# Exercise data
•••••
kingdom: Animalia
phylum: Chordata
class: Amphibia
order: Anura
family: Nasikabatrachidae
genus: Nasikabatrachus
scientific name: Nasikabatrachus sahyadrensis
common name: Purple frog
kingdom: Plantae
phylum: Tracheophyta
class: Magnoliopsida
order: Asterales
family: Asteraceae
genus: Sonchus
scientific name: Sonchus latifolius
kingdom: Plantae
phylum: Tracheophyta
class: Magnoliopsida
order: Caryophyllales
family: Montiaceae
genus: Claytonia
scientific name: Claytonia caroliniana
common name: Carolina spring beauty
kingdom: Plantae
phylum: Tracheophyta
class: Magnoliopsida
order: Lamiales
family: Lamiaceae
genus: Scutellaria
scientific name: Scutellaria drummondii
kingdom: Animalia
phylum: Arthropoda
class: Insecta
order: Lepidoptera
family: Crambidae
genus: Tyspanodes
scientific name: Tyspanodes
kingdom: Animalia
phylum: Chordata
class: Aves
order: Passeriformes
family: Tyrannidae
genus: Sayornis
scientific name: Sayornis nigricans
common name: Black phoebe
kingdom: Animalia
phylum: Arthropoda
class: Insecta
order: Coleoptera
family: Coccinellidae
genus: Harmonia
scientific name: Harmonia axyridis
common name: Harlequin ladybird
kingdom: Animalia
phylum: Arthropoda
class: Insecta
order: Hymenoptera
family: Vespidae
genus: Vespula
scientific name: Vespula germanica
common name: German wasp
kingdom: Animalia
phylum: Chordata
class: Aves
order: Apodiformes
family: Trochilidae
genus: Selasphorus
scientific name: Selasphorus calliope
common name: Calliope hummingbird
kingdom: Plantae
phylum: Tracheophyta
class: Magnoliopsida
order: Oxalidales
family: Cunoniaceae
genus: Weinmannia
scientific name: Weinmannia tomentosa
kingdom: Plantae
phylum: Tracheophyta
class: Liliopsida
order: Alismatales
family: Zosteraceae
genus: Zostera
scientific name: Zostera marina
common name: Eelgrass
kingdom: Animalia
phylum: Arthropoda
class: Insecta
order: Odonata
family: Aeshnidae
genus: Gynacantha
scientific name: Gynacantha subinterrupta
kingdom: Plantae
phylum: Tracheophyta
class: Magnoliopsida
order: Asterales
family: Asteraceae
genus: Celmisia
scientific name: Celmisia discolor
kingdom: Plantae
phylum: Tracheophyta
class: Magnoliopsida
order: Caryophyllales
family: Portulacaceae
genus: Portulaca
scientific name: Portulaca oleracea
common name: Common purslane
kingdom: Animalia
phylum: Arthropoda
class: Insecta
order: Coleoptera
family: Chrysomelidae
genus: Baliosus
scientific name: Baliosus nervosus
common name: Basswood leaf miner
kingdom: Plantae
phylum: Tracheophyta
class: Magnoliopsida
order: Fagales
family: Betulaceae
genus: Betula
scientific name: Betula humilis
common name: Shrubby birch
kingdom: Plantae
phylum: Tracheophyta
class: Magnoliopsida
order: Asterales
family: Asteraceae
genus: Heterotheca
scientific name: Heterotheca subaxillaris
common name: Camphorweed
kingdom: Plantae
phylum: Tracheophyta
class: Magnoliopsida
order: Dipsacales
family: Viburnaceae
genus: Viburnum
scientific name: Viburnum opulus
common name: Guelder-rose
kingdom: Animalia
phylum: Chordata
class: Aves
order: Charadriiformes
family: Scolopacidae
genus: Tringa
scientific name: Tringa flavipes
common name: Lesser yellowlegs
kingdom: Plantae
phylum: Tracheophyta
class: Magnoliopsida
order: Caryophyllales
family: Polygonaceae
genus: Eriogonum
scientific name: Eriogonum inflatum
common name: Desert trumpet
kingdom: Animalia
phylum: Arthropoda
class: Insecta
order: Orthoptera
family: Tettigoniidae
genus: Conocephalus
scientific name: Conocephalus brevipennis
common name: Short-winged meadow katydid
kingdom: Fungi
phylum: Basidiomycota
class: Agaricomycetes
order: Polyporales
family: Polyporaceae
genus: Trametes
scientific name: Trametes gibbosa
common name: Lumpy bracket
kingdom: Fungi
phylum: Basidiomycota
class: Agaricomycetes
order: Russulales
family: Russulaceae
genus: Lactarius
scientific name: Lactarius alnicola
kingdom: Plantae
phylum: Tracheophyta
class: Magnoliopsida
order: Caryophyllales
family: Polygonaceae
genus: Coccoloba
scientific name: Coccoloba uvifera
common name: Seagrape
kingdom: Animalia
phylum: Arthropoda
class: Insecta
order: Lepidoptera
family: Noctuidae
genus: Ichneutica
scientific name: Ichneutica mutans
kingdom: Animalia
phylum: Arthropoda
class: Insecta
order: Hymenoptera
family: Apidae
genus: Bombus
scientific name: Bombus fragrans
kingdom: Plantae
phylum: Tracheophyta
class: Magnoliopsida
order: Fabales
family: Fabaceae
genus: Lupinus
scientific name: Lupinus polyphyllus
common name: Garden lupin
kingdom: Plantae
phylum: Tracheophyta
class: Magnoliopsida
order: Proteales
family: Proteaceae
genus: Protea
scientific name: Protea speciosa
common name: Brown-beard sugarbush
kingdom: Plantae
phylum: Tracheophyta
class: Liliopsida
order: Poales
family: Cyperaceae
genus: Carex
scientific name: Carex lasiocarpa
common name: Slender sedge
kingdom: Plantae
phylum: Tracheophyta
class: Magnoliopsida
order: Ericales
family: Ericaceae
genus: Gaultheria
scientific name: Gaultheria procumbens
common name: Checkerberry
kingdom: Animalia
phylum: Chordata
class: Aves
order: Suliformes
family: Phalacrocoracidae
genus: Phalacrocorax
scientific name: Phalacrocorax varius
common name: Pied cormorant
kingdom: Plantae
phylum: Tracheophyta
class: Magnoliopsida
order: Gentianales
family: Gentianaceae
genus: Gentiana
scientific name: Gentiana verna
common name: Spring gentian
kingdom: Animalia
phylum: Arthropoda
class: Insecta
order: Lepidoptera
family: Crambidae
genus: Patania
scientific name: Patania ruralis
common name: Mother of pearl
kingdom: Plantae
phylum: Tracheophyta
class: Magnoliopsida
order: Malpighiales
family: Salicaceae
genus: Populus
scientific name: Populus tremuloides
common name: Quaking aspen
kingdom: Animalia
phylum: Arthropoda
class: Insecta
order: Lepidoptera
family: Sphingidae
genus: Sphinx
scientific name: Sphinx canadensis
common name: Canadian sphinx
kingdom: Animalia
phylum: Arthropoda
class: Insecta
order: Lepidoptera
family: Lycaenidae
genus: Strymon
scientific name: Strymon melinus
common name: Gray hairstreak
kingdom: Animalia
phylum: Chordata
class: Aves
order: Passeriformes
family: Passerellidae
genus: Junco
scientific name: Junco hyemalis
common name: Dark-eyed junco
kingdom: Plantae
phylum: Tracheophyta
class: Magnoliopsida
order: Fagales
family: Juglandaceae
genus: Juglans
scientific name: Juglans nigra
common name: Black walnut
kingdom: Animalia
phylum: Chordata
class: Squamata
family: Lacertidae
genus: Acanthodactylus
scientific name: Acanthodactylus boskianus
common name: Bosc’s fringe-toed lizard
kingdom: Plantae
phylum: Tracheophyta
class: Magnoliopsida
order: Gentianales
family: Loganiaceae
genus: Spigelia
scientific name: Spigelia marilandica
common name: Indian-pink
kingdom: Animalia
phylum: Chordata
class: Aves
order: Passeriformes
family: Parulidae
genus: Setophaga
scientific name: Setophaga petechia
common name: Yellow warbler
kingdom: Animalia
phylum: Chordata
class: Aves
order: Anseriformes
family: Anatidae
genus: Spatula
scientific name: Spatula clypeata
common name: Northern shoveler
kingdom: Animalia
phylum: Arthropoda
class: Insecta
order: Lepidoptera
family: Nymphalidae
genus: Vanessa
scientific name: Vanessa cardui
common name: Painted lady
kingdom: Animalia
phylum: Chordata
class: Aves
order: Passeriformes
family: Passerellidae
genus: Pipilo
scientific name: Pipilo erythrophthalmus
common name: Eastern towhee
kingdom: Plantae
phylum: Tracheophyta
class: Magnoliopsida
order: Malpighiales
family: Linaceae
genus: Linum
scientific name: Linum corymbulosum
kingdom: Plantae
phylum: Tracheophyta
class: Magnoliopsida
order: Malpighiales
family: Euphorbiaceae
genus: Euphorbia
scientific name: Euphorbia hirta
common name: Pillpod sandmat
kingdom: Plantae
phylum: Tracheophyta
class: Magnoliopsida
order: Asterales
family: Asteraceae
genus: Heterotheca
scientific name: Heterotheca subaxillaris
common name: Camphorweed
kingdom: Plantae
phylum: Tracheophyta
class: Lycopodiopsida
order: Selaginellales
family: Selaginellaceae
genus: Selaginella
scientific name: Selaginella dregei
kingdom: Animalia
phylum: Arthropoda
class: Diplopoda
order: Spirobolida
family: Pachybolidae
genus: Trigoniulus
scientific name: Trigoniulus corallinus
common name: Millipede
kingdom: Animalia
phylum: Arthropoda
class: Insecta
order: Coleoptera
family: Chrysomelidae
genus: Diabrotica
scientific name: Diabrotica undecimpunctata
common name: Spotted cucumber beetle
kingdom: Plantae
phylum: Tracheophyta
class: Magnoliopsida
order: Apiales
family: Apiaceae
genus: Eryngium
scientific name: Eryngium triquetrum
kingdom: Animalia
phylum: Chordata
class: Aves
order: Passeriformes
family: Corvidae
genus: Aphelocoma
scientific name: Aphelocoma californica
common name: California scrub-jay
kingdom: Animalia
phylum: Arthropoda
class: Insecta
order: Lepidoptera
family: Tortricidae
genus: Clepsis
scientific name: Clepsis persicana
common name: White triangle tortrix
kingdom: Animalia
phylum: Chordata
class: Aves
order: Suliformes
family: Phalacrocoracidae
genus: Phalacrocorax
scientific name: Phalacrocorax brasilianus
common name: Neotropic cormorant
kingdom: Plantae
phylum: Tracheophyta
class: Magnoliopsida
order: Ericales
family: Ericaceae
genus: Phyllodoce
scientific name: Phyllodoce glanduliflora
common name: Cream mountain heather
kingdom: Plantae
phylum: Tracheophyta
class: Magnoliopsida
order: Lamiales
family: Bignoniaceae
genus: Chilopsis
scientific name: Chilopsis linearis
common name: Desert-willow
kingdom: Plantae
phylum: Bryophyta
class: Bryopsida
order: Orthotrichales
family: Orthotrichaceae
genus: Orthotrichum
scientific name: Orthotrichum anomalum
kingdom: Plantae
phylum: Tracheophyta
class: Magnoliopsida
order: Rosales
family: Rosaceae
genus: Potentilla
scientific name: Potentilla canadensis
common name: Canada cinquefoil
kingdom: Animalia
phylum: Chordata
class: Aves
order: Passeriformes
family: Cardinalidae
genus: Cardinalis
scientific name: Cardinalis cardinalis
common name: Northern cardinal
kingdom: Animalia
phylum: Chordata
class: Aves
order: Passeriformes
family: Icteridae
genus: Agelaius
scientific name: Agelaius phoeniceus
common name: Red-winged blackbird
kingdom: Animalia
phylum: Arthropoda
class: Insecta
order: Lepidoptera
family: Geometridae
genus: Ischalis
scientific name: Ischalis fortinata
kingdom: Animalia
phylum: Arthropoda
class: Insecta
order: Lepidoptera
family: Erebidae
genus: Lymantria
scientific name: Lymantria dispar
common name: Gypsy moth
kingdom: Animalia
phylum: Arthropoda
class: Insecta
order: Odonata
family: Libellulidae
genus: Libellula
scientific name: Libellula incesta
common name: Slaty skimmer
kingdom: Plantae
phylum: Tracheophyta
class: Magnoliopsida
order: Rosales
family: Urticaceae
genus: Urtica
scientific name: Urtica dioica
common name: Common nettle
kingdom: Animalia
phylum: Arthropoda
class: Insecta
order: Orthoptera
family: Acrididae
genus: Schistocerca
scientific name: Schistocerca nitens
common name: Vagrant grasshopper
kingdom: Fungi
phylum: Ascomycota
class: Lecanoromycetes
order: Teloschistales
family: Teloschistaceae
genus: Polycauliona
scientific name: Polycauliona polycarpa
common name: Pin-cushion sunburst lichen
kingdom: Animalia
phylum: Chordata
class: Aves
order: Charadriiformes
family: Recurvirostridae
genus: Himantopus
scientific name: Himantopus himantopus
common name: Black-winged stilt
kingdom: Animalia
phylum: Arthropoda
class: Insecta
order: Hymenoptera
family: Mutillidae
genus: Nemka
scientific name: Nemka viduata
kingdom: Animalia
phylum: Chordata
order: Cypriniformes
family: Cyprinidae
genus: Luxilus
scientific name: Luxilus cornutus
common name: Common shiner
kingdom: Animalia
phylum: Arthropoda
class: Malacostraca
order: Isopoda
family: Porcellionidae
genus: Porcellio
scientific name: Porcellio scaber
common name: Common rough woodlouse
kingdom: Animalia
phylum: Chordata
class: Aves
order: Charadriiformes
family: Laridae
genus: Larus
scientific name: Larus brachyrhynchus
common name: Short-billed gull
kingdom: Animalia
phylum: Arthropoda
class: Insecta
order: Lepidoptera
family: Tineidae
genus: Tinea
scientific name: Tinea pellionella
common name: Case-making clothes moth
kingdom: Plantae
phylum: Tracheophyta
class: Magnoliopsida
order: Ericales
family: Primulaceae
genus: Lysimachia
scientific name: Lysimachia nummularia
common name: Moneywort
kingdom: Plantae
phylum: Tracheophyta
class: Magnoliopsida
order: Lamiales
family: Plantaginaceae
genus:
•••••
# Exercise goal
Write out only the lines from the one containing "scientific name: Trigoniulus corallinus" through the one containing "common name: Spotted cucumber beetle", swapping "common name" for "vernacular name" and leaving everything else unchanged.

# Worked answer
scientific name: Trigoniulus corallinus
vernacular name: Millipede
kingdom: Animalia
phylum: Arthropoda
class: Insecta
order: Coleoptera
family: Chrysomelidae
genus: Diabrotica
scientific name: Diabrotica undecimpunctata
vernacular name: Spotted cucumber beetle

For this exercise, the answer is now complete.